Comment. Both the majority and the dissenting opinions ignored the inherent ambiguities in Section 33-44-303(a). For one, the first sentence cannot mean what it seems to say. Ignoring the reference to subsection (c), it says: “the debts, obligations, and liabilities of a limited liability company, whether arising in contract, tort, or otherwise, are solely the debts, obligations, and liabilities of the company.” No exceptions are noted. Read literally, it precludes joint liability of an LLC. Consider the following hypothetical. An LLC borrows money from a bank, and the LLC’s sole member guarantees the LLC’s payment obligation to the bank. A literal reading of the first sentence would mean that only the LLC is liable to repay its debt and the member is shielded from the guarantee obligation it willingly agreed to.
For another, consider that even reading the first two sentences together would not change the result, if the member was acting as a member. The statute does not explicitly require that the member act on behalf of the LLC, only that the member be “acting as a member.” What does that mean? Members in a manager-managed LLC have the status of members and the right to vote for managers, but they don’t act on behalf of the LLC.
The majority opinion acknowledged that removing the LLC’s liability shield for members who commit torts on behalf of the LLC “appears to strip away one of the main reasons why a person chooses to form an LLC,” and the court expressed particular concern about single-member LLCs. Jade St., 2012 WL 1111466,at *5. But to have held the other way would have been to open the floodgates – wouldn’t we all want our own single-member LLC to shield us from what would otherwise be liability for our own torts?
South Carolina’s statute allows an LLC to be organized for any lawful purpose. S.C. Code § 33-44-112(a). You could form an LLC for the purpose of owning and driving your personal vehicle. Under the dissent’s view of Section 33-44-303(a), you would presumably be “acting as a member” and therefore would not be liable for any injuries caused by your negligent driving.

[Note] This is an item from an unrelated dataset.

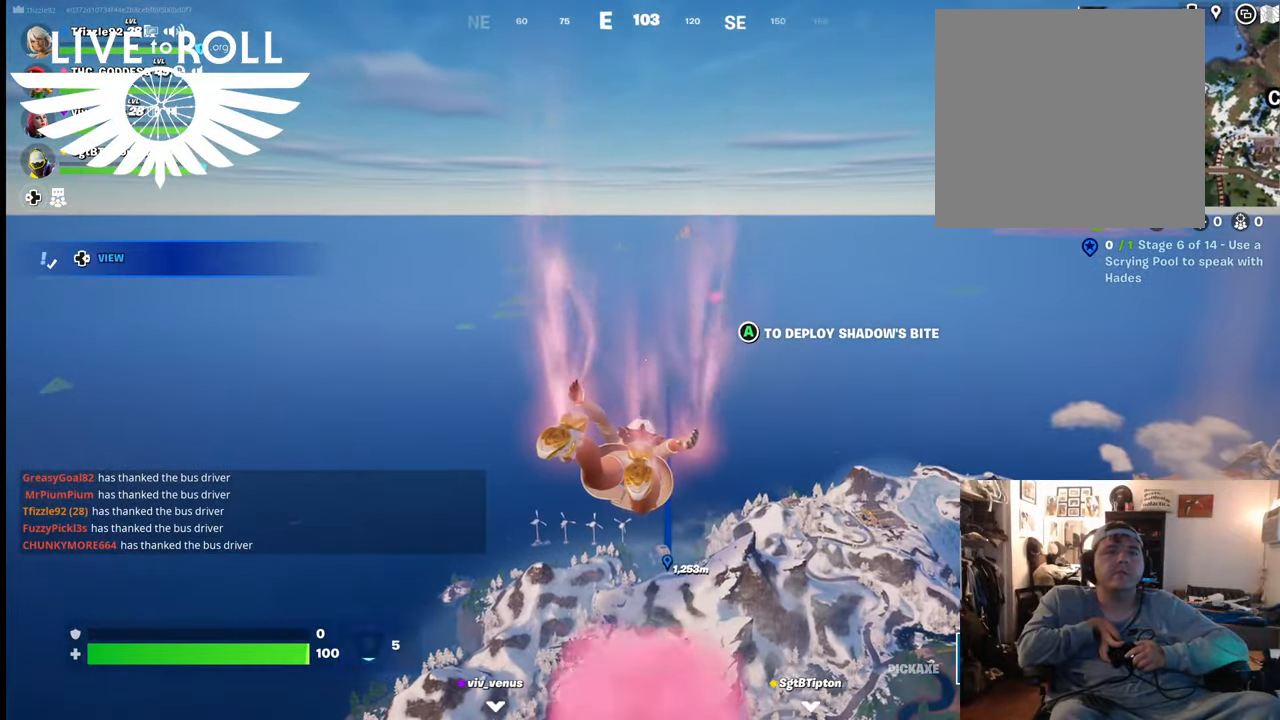
{"buttons": [], "left_stick": "up", "right_stick": "center", "events": []}
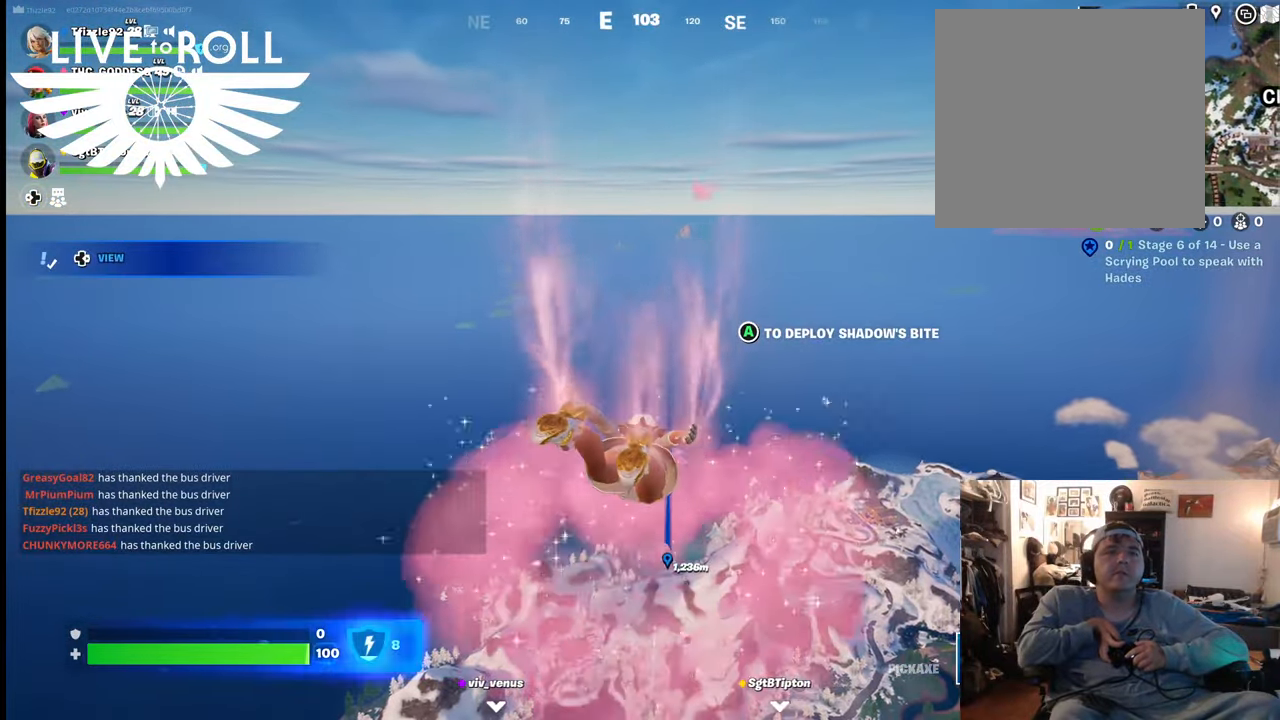
{"buttons": [], "left_stick": "up", "right_stick": "center", "events": []}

This is a far-fetched example, of course, but it shows the lack of clarity in the statute. Given that ambiguity, the majority opinion arrived at what appears to be the correct result, particularly in light of its agreement with the majority of other courts and commentators that have considered this issue for comparable statutes, and with the comments to NCCUSL’s RULLCA.

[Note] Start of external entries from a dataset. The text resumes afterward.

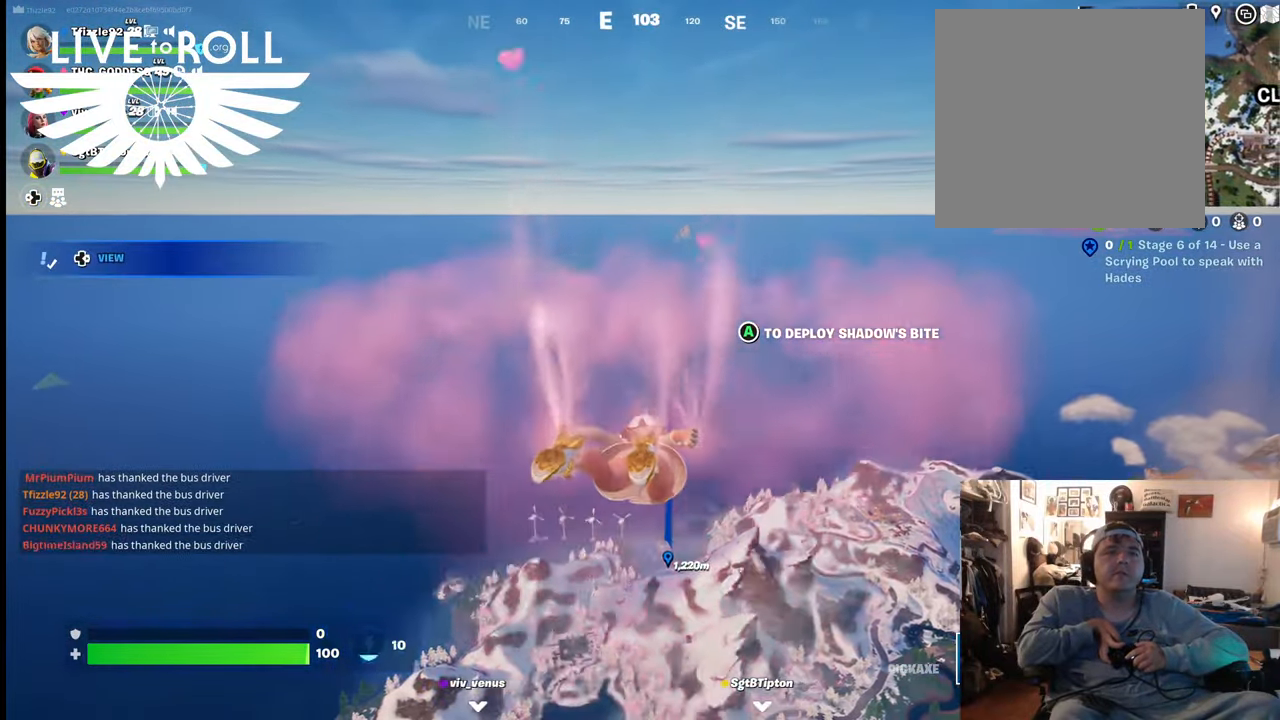
{"buttons": [], "left_stick": "up", "right_stick": "center", "events": []}
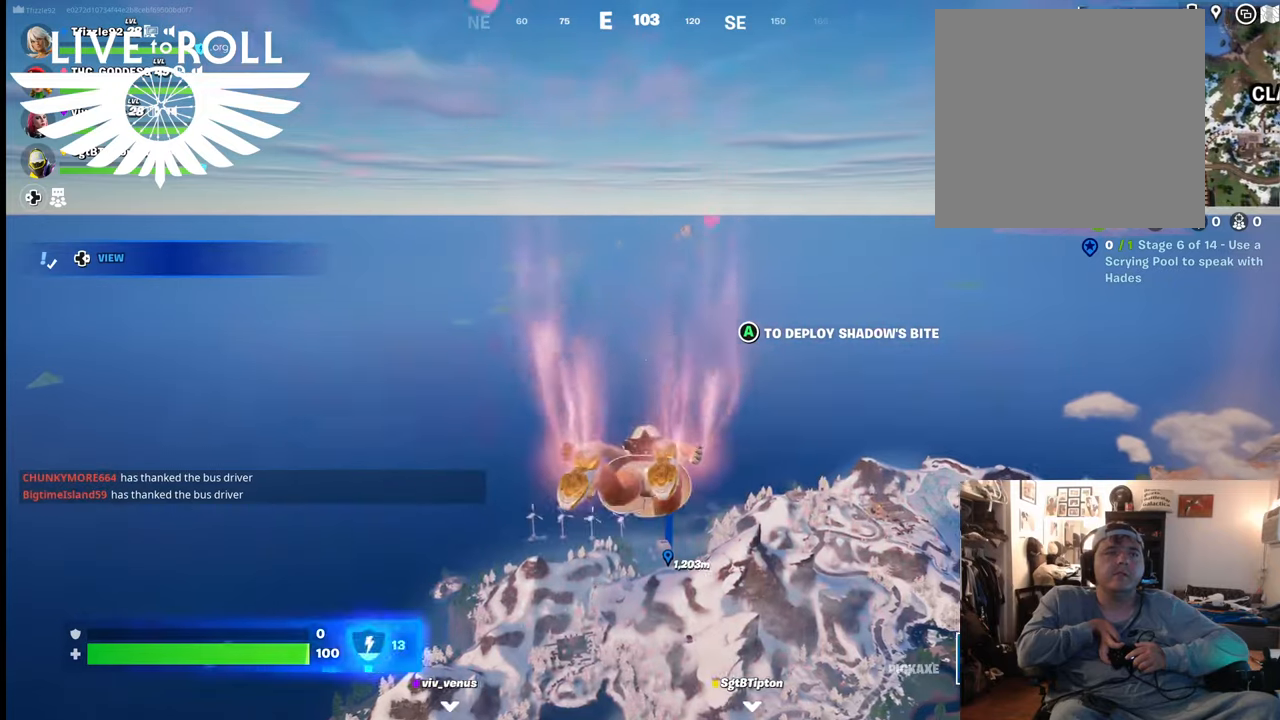
{"buttons": [], "left_stick": "up", "right_stick": "center", "events": []}
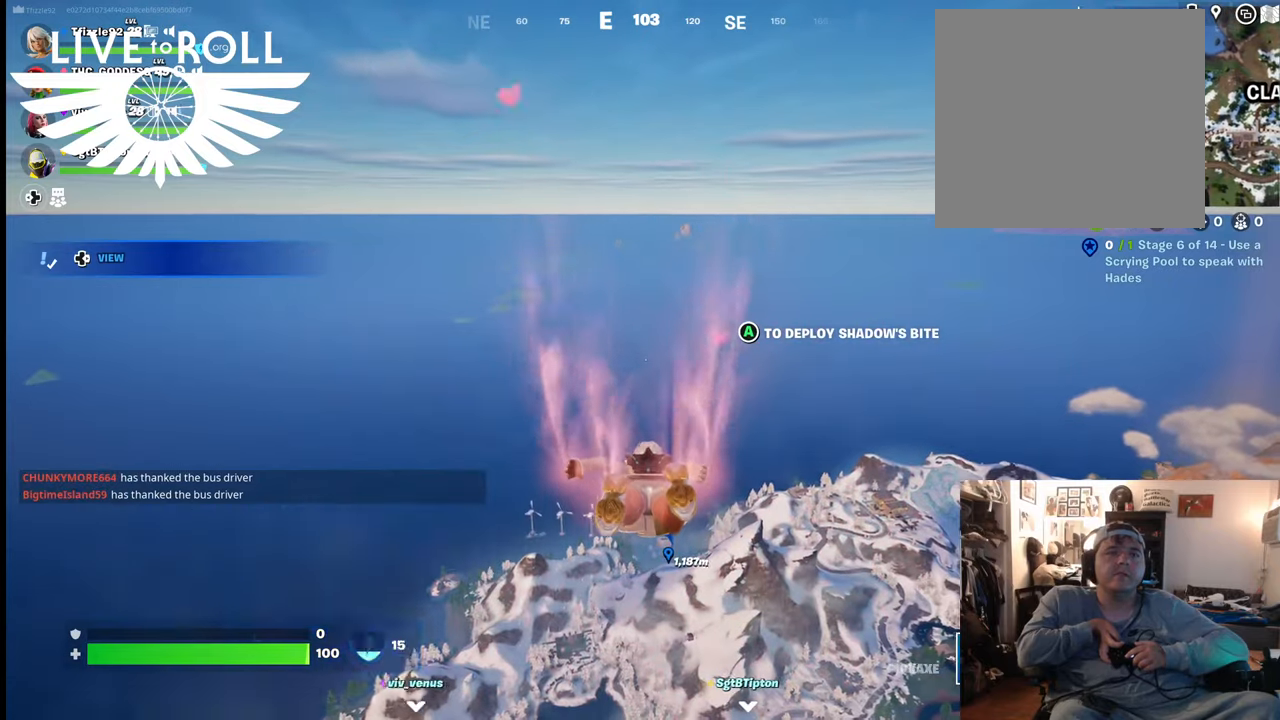
{"buttons": [], "left_stick": "up", "right_stick": "center", "events": []}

A low-profit limited liability company, or L3C, is an LLC whose primary purpose is not to earn a profit but instead to significantly further the accomplishment of one or more charitable or educational purposes. It may still make a profit, though, and is not a non-profit as that term is used in corporate non-profit statutes or in federal income tax regulations.
L3Cs are well-intentioned as a way to increase the flow of capital to socially beneficial enterprises, but they don’t provide the principal benefits their promoters tout and can easily mislead investors and foundations. Nonetheless, nine states so far have passed legislation authorizing L3Cs, although the momentum for state passage seems to be weakening. No states have passed L3C legislation this year, and only one in 2011 (Rhode Island), one in 2010 (Louisiana), and two in 2009 (Maine and Illinois).

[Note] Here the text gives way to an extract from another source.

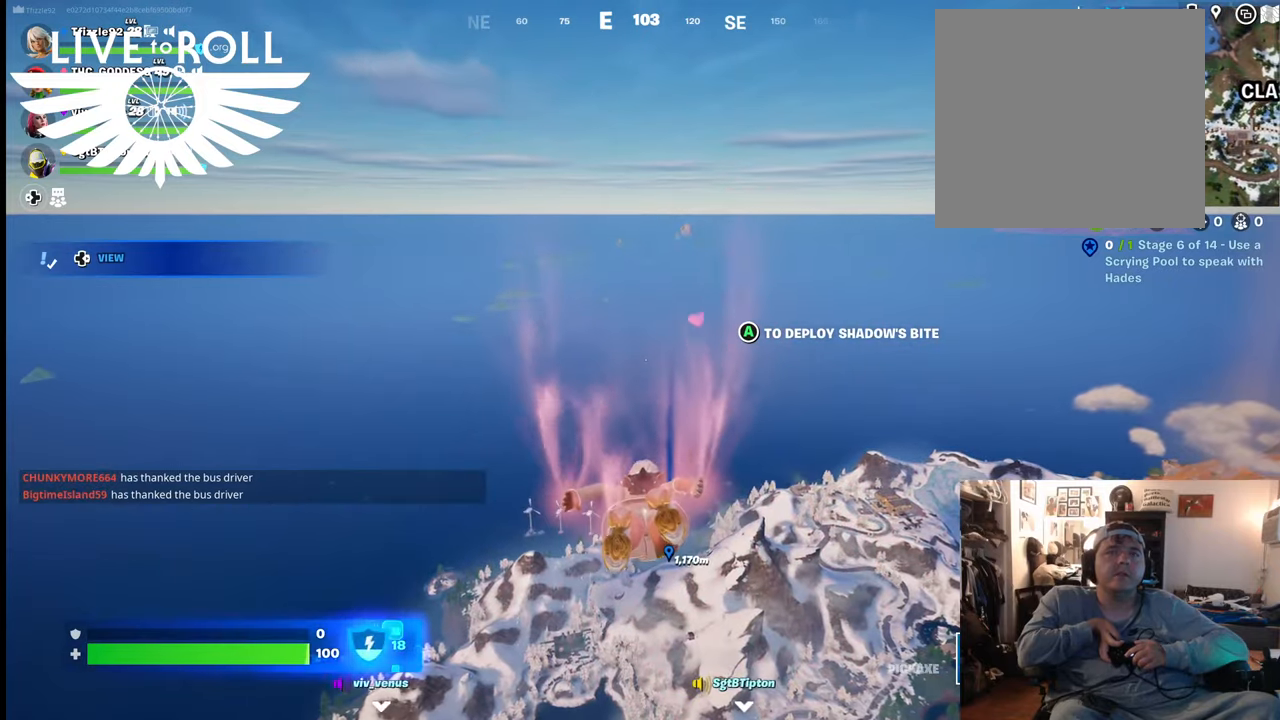
{"buttons": [], "left_stick": "up", "right_stick": "center", "events": []}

I wrote last September about some of the problems with L3Cs, when Rhode Island passed its L3C statute, here. In that post I discussed an article by Bill Callison, a partner at Faegre and Benson, and Allan Vestal, Dean and Professor of Law at Drake University: J. William Callison & Allan Vestal, The L3C Illusion: Why Low-Profit Limited Liability Companies Will Not Stimulate Socially Optimal Private Foundation Investment in Entrepreneurial Ventures, 35 Vt. L. Rev. 273 (2010). I also discussed an article by Daniel Kleinberger, Professor of Law at William Mitchell College of Law, that analyzes a number of L3C issues: Daniel S. Kleinberger, A Myth Deconstructed: The “Emperor’s New Clothes” on the Low-Profit Limited Liability Company, 35 Del. J. Corp. L. 879 (2010). These articles pointed out some of the significant problems with L3Cs.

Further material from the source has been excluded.